Supplied data.

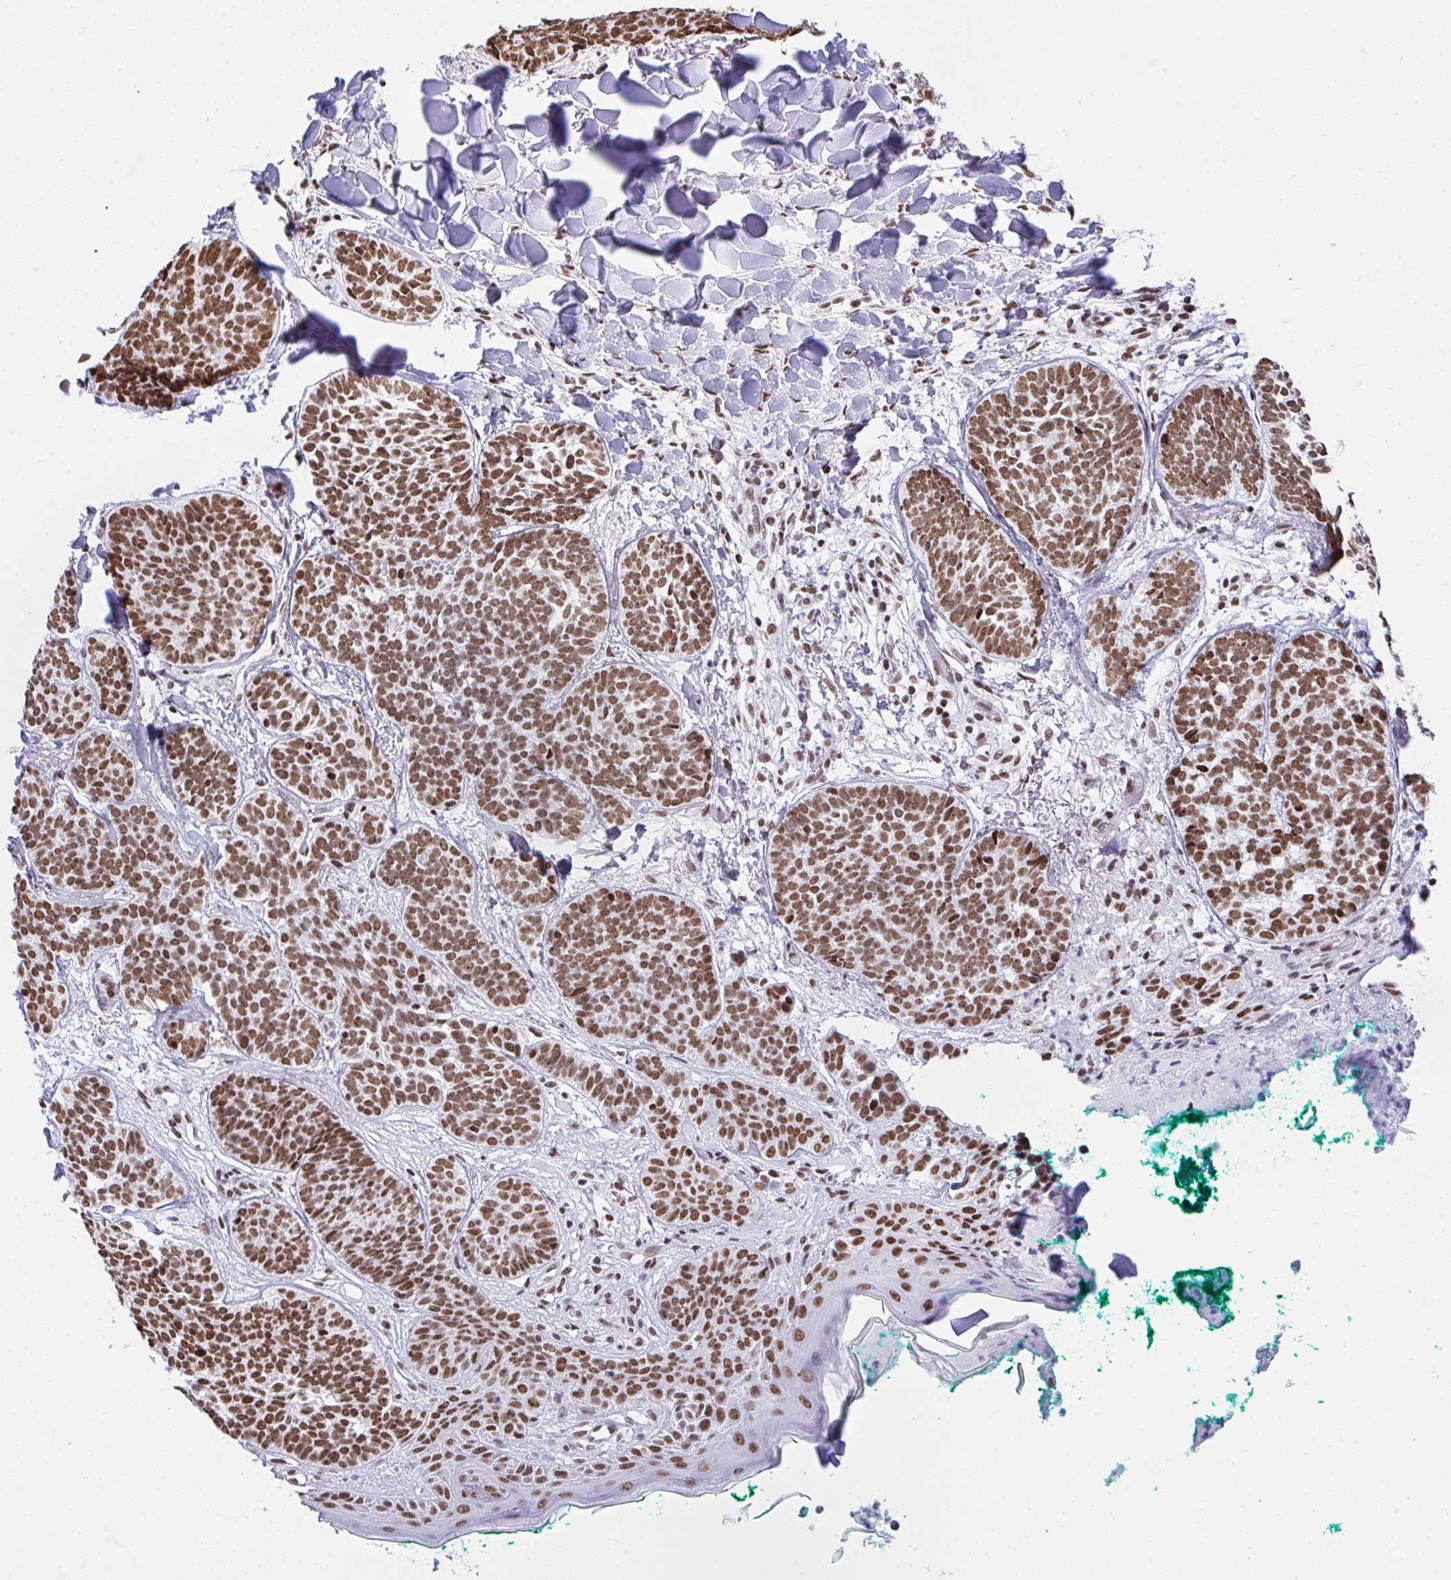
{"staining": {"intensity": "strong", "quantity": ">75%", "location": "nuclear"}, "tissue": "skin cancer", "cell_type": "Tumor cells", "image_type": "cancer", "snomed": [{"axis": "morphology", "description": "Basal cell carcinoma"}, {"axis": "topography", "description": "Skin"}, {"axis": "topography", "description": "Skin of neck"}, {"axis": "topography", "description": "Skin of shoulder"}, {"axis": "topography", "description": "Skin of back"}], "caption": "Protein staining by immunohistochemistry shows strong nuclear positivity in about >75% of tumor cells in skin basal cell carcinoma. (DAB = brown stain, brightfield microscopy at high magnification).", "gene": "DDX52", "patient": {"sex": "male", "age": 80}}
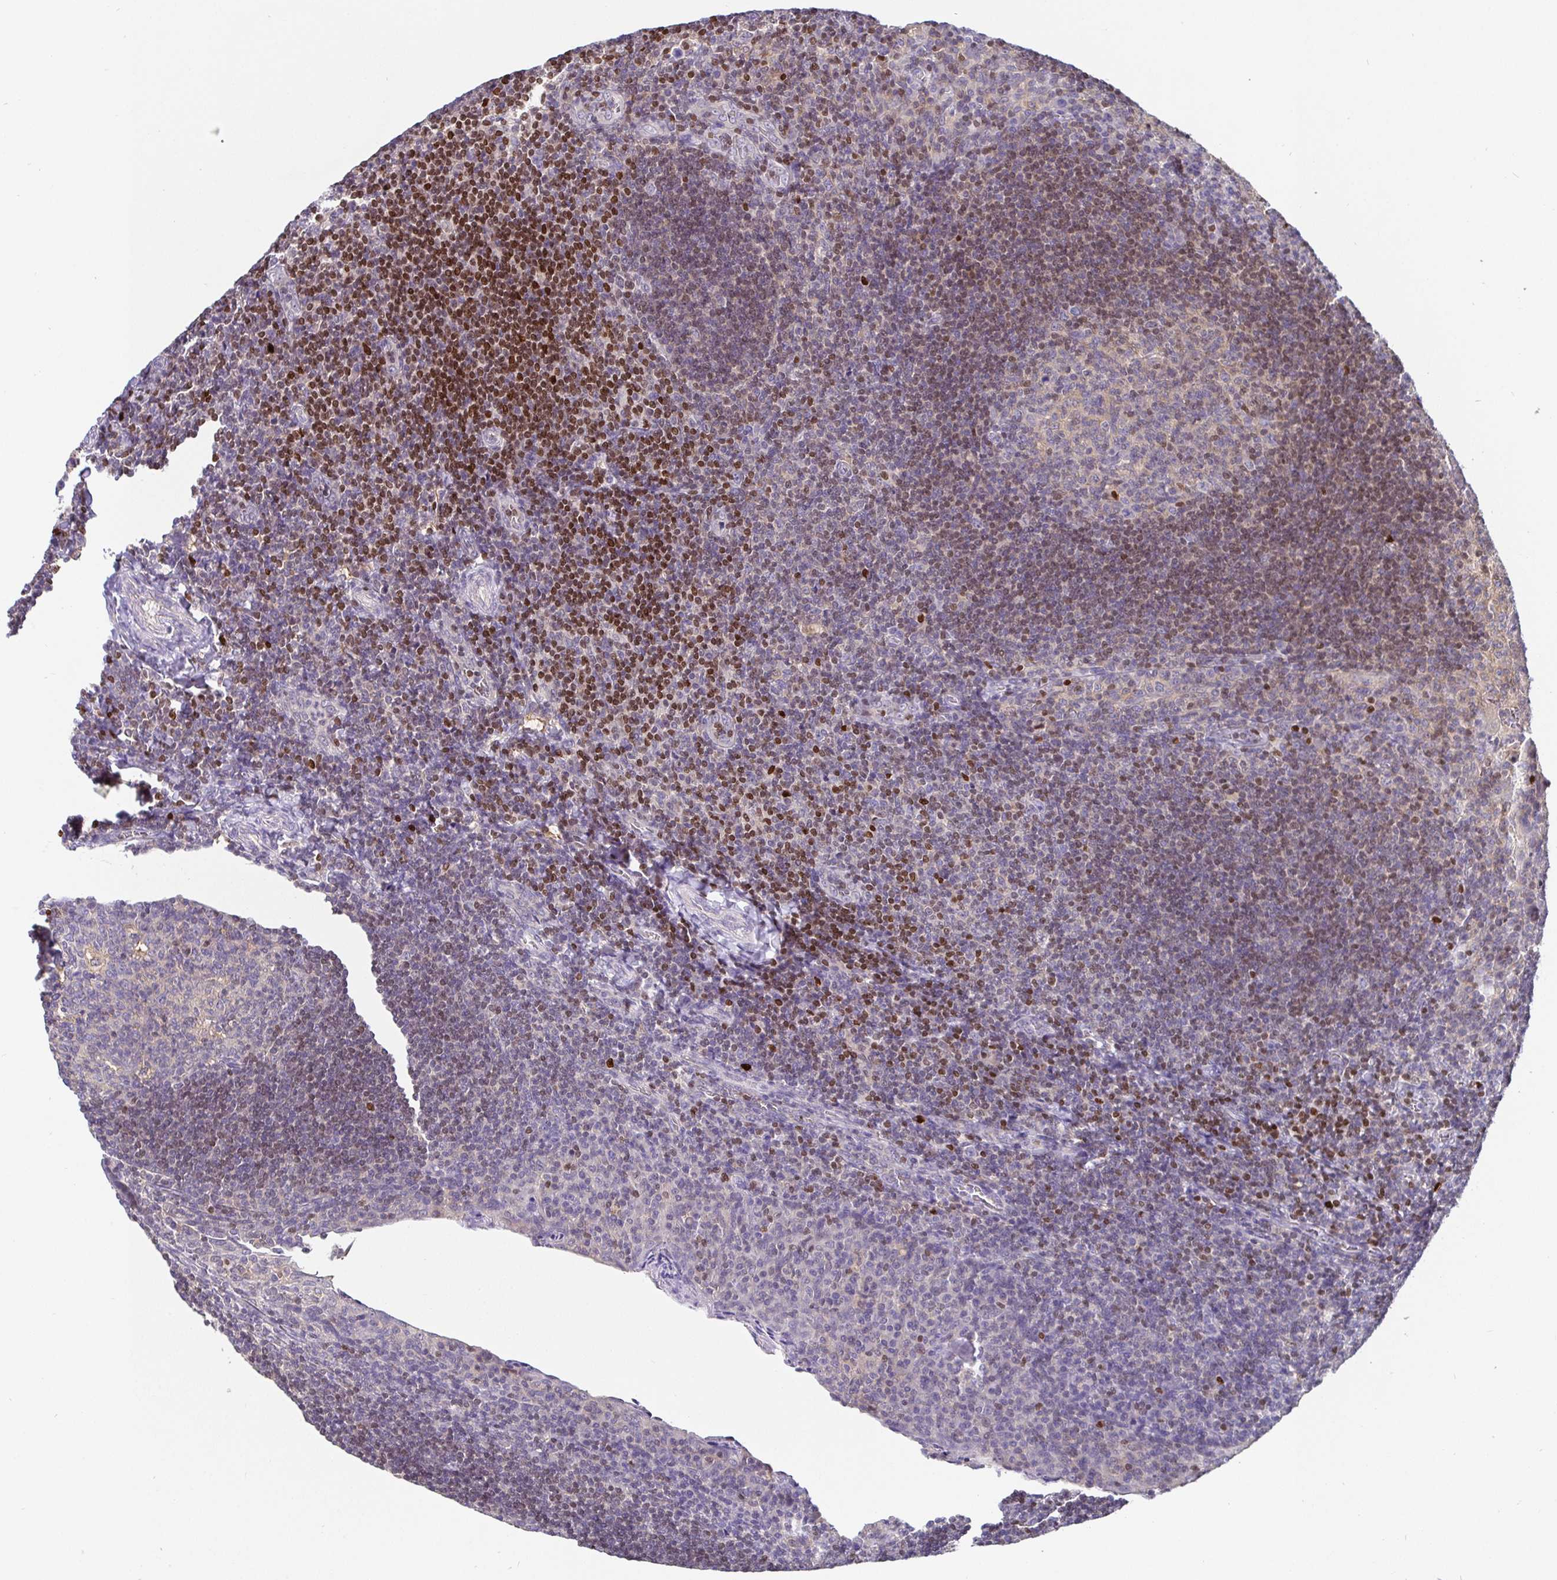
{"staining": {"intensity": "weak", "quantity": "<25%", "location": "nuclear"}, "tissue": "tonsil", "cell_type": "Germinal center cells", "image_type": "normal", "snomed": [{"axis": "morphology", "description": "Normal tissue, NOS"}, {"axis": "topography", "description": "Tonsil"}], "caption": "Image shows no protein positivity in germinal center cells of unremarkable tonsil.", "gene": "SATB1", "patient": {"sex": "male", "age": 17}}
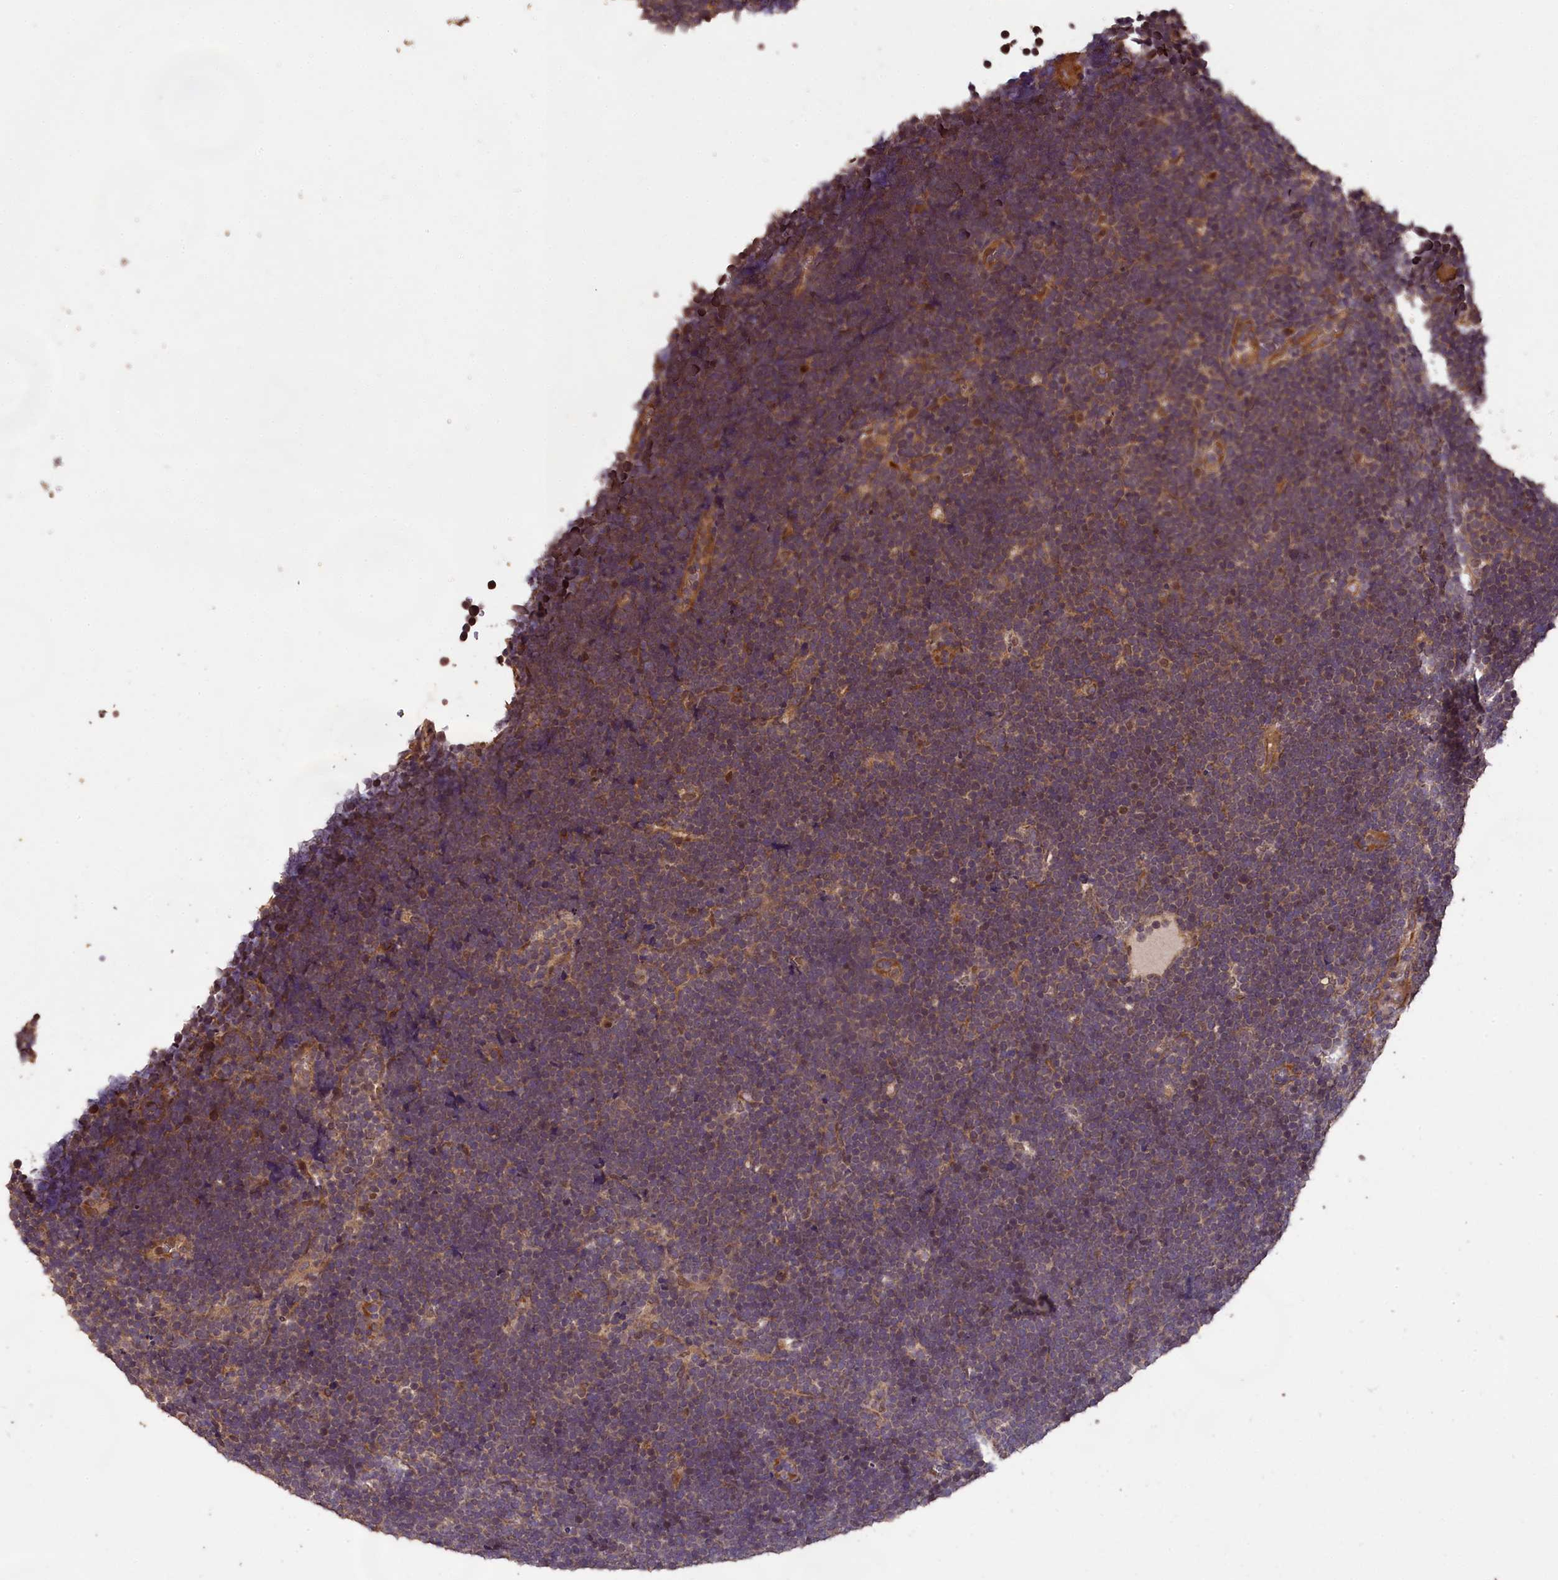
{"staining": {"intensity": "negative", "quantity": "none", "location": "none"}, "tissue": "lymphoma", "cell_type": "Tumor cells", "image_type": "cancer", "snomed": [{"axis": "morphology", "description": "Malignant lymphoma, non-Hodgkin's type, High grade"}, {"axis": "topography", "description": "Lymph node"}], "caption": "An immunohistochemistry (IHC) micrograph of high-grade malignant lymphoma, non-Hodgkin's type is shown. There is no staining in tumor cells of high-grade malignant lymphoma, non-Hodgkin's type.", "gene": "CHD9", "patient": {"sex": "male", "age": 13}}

Directions for this task.
Where a line of the data above includes "positivity", copy that line.

Solution for this exercise.
{"staining": {"intensity": "strong", "quantity": ">75%", "location": "nuclear"}, "tissue": "skin cancer", "cell_type": "Tumor cells", "image_type": "cancer", "snomed": [{"axis": "morphology", "description": "Basal cell carcinoma"}, {"axis": "topography", "description": "Skin"}, {"axis": "topography", "description": "Skin of neck"}, {"axis": "topography", "description": "Skin of shoulder"}, {"axis": "topography", "description": "Skin of back"}], "caption": "Protein staining by immunohistochemistry shows strong nuclear positivity in about >75% of tumor cells in skin basal cell carcinoma. (DAB = brown stain, brightfield microscopy at high magnification).", "gene": "DDX52", "patient": {"sex": "male", "age": 80}}
{"staining": {"intensity": "weak", "quantity": "<25%", "location": "nuclear"}, "tissue": "tonsil", "cell_type": "Germinal center cells", "image_type": "normal", "snomed": [{"axis": "morphology", "description": "Normal tissue, NOS"}, {"axis": "topography", "description": "Tonsil"}], "caption": "Image shows no protein positivity in germinal center cells of unremarkable tonsil.", "gene": "SATB1", "patient": {"sex": "male", "age": 17}}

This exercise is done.